## BRIEF 1:
In the listing that follows the news story, swap "Facebook" for "Threads" and write out all of the listing's lines again with nothing else changed.
EXCERPT PROVIDED section start
NEWS STORY: Lutherans give approval to infants receiving Communion

c. 1997 Religion News Service PHILADELPHIA _ Baptized Lutheran infants cradled in a parent’s arms will be allowed to receive Holy Communion at Evangelical Lutheran Church in America congregations, delegates to the denomination’s top policy-making body said Wednesday (Aug. 20). Currently, the church opens Communion to all baptized Christians, but excludes infants. Just a quarter […]

c. 1997 Religion News Service

PHILADELPHIA _ Baptized Lutheran infants cradled in a parent’s arms will be allowed to receive Holy Communion at Evangelical Lutheran Church in America congregations, delegates to the denomination’s top policy-making body said Wednesday (Aug. 20).

Currently, the church opens Communion to all baptized Christians, but excludes infants. Just a quarter of a century ago, only members who had been confirmed in the faith _ usually in early adolescence _ were allowed to take Communion.


The new standard aligns those ELCA congregations choosing to implement it with the practice of the early church, in which an infant would immediately be given Holy Communion following baptism. It is also a practice that has continued in the Eastern Orthodox Church.

The new standard, adopted as part of a statement on sacramental practices at the denomination’s biennial Churchwide Assembly, also urges congregations that might not practice infant Communion to accept the communing status of children of parents who transfer from a church where infants are allowed to take Communion.
EXCERPT PROVIDED section end
RECORD EXCERPTS section start
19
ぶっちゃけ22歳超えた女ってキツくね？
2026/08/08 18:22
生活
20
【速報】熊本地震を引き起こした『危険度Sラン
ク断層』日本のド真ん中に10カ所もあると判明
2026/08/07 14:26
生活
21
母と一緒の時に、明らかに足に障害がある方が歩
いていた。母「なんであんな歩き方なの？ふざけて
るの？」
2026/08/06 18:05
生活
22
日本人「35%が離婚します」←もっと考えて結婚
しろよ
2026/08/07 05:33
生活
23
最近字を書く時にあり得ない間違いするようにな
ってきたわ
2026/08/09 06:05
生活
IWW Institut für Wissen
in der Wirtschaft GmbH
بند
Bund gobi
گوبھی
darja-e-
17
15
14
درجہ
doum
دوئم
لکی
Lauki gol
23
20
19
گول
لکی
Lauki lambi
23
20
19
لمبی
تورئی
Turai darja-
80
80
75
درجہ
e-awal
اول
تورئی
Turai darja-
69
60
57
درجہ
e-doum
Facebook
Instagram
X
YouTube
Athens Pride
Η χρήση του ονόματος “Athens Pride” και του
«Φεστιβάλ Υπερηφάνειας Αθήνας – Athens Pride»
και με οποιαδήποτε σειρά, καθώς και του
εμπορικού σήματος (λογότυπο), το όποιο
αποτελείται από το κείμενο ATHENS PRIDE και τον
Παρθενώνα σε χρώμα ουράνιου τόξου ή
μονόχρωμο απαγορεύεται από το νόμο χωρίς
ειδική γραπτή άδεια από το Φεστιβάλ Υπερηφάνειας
RECORD EXCERPTS section end
## BRIEF 2:
Copy the news story on infant Communion above word for word, from "The new standard, adopted" up to and including "are allowed to take Communion.".

## WRITTEN REPLY 1:
19
ぶっちゃけ22歳超えた女ってキツくね？
2026/08/08 18:22
生活
20
【速報】熊本地震を引き起こした『危険度Sラン
ク断層』日本のド真ん中に10カ所もあると判明
2026/08/07 14:26
生活
21
母と一緒の時に、明らかに足に障害がある方が歩
いていた。母「なんであんな歩き方なの？ふざけて
るの？」
2026/08/06 18:05
生活
22
日本人「35%が離婚します」←もっと考えて結婚
しろよ
2026/08/07 05:33
生活
23
最近字を書く時にあり得ない間違いするようにな
ってきたわ
2026/08/09 06:05
生活
IWW Institut für Wissen
in der Wirtschaft GmbH
بند
Bund gobi
گوبھی
darja-e-
17
15
14
درجہ
doum
دوئم
لکی
Lauki gol
23
20
19
گول
لکی
Lauki lambi
23
20
19
لمبی
تورئی
Turai darja-
80
80
75
درجہ
e-awal
اول
تورئی
Turai darja-
69
60
57
درجہ
e-doum
Threads
Instagram
X
YouTube
Athens Pride
Η χρήση του ονόματος “Athens Pride” και του
«Φεστιβάλ Υπερηφάνειας Αθήνας – Athens Pride»
και με οποιαδήποτε σειρά, καθώς και του
εμπορικού σήματος (λογότυπο), το όποιο
αποτελείται από το κείμενο ATHENS PRIDE και τον
Παρθενώνα σε χρώμα ουράνιου τόξου ή
μονόχρωμο απαγορεύεται από το νόμο χωρίς
ειδική γραπτή άδεια από το Φεστιβάλ Υπερηφάνειας

## WRITTEN REPLY 2:
The new standard, adopted as part of a statement on sacramental practices at the denomination’s biennial Churchwide Assembly, also urges congregations that might not practice infant Communion to accept the communing status of children of parents who transfer from a church where infants are allowed to take Communion.